YOHO & KOOTENAY – Kayaks, canoes and stand-up paddleboards must be cleaned, drained and dried before use in Yoho and Kootenay national parks under a new rule to prevent the spread of invasive mussels and whirling disease.
Parks Canada has implemented a mandatory self-certification permit program, which requires watercraft be cleaned and drained of water, mud and debris and dried for a minimum of 48 hours before use in any lake or river in the two mountain parks.
Shelley Humphries, aquatics specialist for Lake Louise, Yoho and Kootenay national parks, said aquatic invasive species are introduced through activities such as canoeing, kayaking, stand-up paddle boarding and fishing.
“Invasive species alter aquatic ecosystems, cause irreversible damage and impact already vulnerable species at risk, such as the westslope cutthroat trout,” she said.
“They’re incredibly devastating and we really need people to get all the water and mud and debris out so there’s no possibility of transmission.”
The mandatory permit applies to any a canoe, kayak, raft, stand-up paddleboard or inflatable boat or toy, as well as fishing equipment like rods, tackle, waders, wading boots and gloves. Lifejackets, throw bags, water shoes, wetsuits and water toys are also included.
Self-registration permits and questionnaires will be available at visitor centres, campgrounds and popular boat launching spots throughout Yoho and Kootenay national parks.
Anyone caught without the mandatory permit may be charged and face a maximum penalty of $25,000 in court.
“When people fill out their permit, they keep part of it and put the rest in the information box,” Humphries said.
“They do need to keep it with them and if they’re stopped by a warden and asked to produce it, then they do need to produce it. If they’re not able to, then it is enforceable.”
Quagga and zebra mussels were introduced by trans-continental shipping from the Baltic Sea to the Great Lakes region of Canada and the United States in the 1980s.
These mussels have spread in Ontario and Quebec and have been discovered in Lake Winnipeg, Manitoba. They are also found in many American states as far west as California.
Humphries said they have not yet spread to B.C. or Alberta.
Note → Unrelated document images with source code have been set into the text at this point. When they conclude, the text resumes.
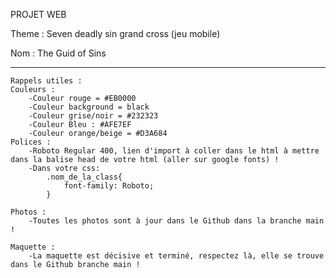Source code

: PROJET WEB

Theme : Seven deadly sin grand cross (jeu mobile)

Nom : The Guid of Sins

------------------------------------------------------
    Rappels utiles :
    Couleurs :
        -Couleur rouge = #EB0000 
        -Couleur background = black
        -Couleur grise/noir = #232323
        -Couleur Bleu : #AFE7EF
        -Couleur orange/beige = #D3A684
    Polices :
        -Roboto Regular 400, lien d'import à coller dans le html à mettre dans la balise head de votre html (aller sur google fonts) !
        -Dans votre css:
            .nom_de_la_class{
                font-family: Roboto;
            }

    Photos :
        -Toutes les photos sont à jour dans le Github dans la branche main !
    
    Maquette :
        -La maquette est décisive et terminé, respectez là, elle se trouve dans le Github branche main !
“We do know provincial inspection stations are intercepting boats that are contaminated with them,” she said.
According to experts, zebra and quagga mussels filter water to the point where food sources such as plankton are removed, altering food webs.
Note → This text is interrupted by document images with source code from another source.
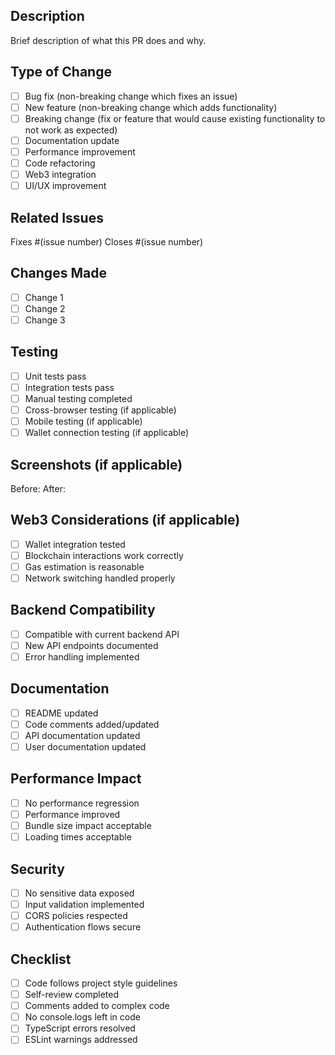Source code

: ## Description

Brief description of what this PR does and why.

## Type of Change

- [ ] Bug fix (non-breaking change which fixes an issue)
- [ ] New feature (non-breaking change which adds functionality)
- [ ] Breaking change (fix or feature that would cause existing functionality to not work as expected)
- [ ] Documentation update
- [ ] Performance improvement
- [ ] Code refactoring
- [ ] Web3 integration
- [ ] UI/UX improvement

## Related Issues

Fixes #(issue number)
Closes #(issue number)

## Changes Made

- [ ] Change 1
- [ ] Change 2
- [ ] Change 3

## Testing

- [ ] Unit tests pass
- [ ] Integration tests pass
- [ ] Manual testing completed
- [ ] Cross-browser testing (if applicable)
- [ ] Mobile testing (if applicable)
- [ ] Wallet connection testing (if applicable)

## Screenshots (if applicable)

Before:
After:

## Web3 Considerations (if applicable)

- [ ] Wallet integration tested
- [ ] Blockchain interactions work correctly
- [ ] Gas estimation is reasonable
- [ ] Network switching handled properly

## Backend Compatibility

- [ ] Compatible with current backend API
- [ ] New API endpoints documented
- [ ] Error handling implemented

## Documentation

- [ ] README updated
- [ ] Code comments added/updated
- [ ] API documentation updated
- [ ] User documentation updated

## Performance Impact

- [ ] No performance regression
- [ ] Performance improved
- [ ] Bundle size impact acceptable
- [ ] Loading times acceptable

## Security

- [ ] No sensitive data exposed
- [ ] Input validation implemented
- [ ] CORS policies respected
- [ ] Authentication flows secure

## Checklist

- [ ] Code follows project style guidelines
- [ ] Self-review completed
- [ ] Comments added to complex code
- [ ] No console.logs left in code
- [ ] TypeScript errors resolved
- [ ] ESLint warnings addressed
“It has the ability to really restructure the food web in a way that won’t be good for our native fish,” Humphries said.
“We do have native fish that are in trouble and need extra protection, so we’re worried about this impacting our westslope cutthroat trout and bull trout in particular.”
The spread of whirling disease is also a big concern.
In 2016, whirling disease was detected in Johnson Lake in Banff National Park and has since been confirmed in many creeks and rivers throughout Alberta, including the Bow, Oldman, North Saskatchewan and Red Deer watersheds.
Named for the circular swimming patterns of infected fish, whirling disease can affect several fish species, including bull trout and westslope cutthroat trout as well as rainbow trout, mountain whitefish, brown and brook trout.
“We are, of course, worried about whirling disease and it’s in some locations in Banff,” Humphries said.
“So far, we don’t have it anywhere in Yoho or Kootenay, or British Columbia for that matter, so we’re worried it could potentially get transferred across the Divide.”
Whitefish are highly susceptible to whirling disease.
“They’re the base of the food chain. A lot of the other fish eat them so we really want to keep our whole food web as intact as possible,” Humphries said.
The new rules don’t apply to Banff National Park.
“Right now, we’re focusing on Yoho and Kootenay because they’re really the gateway into British Columbia,” Humphries said.